Shack: How significant are differences between the DX9 and DX10 versions of the game? Are there any actual gameplay distinctions?
Cevat Yerli: For single-player the difference is only in visual quality, there are no gameplay differences. Visually the imagery has more depth though 3D post processing, looks more cinematic through motion blur systems interacting and surfaces are more crisper in detail and 3D. The lighting and post processing goes through an extended next-generation HDR rendering system.
In multiplayer when you qualify for very-high settings, that is high-end DX10, you will experience tangible gameplay improvements that actually make tactical difference and lets you feel like you play single player in terms of cinematic experience.
Shack: Generally, successful multiplayer is fairly low-req in order to allow for the largest possible userbase. How do you feel about the prospects for your multiplayer mode in the face of the numerous heavy hitters releasing this fall?
Cevat Yerli: We see multiplayer in two extremes. One is the low, medium, high version that scales games low and high in regards to your PC spec, offering you a certain fixed gameplay. We try to be as good as we can there without losing the low-spec gamers.

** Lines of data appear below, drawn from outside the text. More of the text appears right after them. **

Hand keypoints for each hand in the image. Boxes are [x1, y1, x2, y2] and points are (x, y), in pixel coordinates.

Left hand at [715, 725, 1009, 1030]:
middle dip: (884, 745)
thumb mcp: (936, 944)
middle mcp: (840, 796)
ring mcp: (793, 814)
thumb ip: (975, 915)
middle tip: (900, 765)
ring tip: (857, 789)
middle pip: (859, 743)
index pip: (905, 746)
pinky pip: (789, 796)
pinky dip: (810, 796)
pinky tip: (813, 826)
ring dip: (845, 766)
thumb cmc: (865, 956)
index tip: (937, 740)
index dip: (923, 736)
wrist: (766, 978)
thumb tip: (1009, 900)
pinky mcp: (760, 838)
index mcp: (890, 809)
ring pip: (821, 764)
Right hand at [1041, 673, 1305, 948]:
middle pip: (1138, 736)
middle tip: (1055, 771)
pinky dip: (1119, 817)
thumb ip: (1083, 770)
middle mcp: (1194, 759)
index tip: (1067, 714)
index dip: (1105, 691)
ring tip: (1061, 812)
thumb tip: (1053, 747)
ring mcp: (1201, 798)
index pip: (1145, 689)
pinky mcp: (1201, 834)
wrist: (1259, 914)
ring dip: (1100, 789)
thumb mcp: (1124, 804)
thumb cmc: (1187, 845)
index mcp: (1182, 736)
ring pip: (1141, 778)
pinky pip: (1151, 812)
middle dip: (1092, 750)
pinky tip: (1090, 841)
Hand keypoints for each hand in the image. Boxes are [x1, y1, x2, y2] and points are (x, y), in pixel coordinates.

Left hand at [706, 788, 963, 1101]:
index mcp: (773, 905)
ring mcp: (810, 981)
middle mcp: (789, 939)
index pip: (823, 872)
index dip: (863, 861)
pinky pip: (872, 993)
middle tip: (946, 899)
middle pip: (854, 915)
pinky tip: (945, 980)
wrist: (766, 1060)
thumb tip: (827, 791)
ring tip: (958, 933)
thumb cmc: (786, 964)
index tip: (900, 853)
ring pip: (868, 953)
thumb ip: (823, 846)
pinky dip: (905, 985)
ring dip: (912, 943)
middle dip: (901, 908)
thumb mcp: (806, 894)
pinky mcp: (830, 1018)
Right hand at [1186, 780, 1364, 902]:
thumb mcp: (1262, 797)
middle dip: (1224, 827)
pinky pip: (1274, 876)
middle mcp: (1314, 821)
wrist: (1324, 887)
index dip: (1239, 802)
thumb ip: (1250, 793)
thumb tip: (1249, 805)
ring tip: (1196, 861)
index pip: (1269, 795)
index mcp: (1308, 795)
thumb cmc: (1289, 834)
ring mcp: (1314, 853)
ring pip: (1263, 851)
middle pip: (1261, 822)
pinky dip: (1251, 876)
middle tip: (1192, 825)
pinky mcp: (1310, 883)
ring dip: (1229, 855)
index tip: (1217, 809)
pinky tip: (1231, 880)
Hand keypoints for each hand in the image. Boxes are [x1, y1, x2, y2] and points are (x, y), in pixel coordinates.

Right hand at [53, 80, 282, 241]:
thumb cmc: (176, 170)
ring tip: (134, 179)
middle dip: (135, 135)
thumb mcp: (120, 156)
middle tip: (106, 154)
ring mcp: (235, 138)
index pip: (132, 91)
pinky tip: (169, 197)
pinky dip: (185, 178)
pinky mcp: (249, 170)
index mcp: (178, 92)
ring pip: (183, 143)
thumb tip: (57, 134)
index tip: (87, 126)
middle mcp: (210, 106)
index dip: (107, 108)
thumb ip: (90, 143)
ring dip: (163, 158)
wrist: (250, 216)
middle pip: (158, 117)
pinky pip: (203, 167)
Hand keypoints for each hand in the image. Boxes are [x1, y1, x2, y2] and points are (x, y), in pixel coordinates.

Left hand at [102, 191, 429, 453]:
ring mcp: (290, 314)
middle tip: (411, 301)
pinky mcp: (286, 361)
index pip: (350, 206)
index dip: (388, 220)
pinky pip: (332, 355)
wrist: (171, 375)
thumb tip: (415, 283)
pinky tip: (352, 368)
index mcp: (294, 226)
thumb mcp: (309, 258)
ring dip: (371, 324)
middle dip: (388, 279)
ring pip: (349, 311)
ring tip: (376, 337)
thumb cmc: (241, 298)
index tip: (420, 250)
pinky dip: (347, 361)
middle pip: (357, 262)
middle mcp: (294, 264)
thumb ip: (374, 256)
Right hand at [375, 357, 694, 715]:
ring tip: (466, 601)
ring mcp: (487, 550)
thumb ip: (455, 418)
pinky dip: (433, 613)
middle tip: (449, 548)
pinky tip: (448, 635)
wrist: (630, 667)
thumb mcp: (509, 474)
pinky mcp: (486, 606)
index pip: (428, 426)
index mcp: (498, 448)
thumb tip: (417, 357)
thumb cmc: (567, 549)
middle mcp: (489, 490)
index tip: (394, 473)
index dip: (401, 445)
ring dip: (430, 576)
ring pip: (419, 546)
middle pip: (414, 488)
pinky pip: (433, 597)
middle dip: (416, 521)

But with very-high you will need high-end DX10 to qualify for an experience that is essentially the future of multiplayer games, but now. This means you will also get gameplay experience that pushes options, emergent gameplay through more advanced simulations and graphics that define and impact gameplay. Examples of this are breakable geometries, soft-vegetation that interacts with characters, battledust that is synchronized across users to change the atmospherics, day-night cycles that can change tactics completely as you play.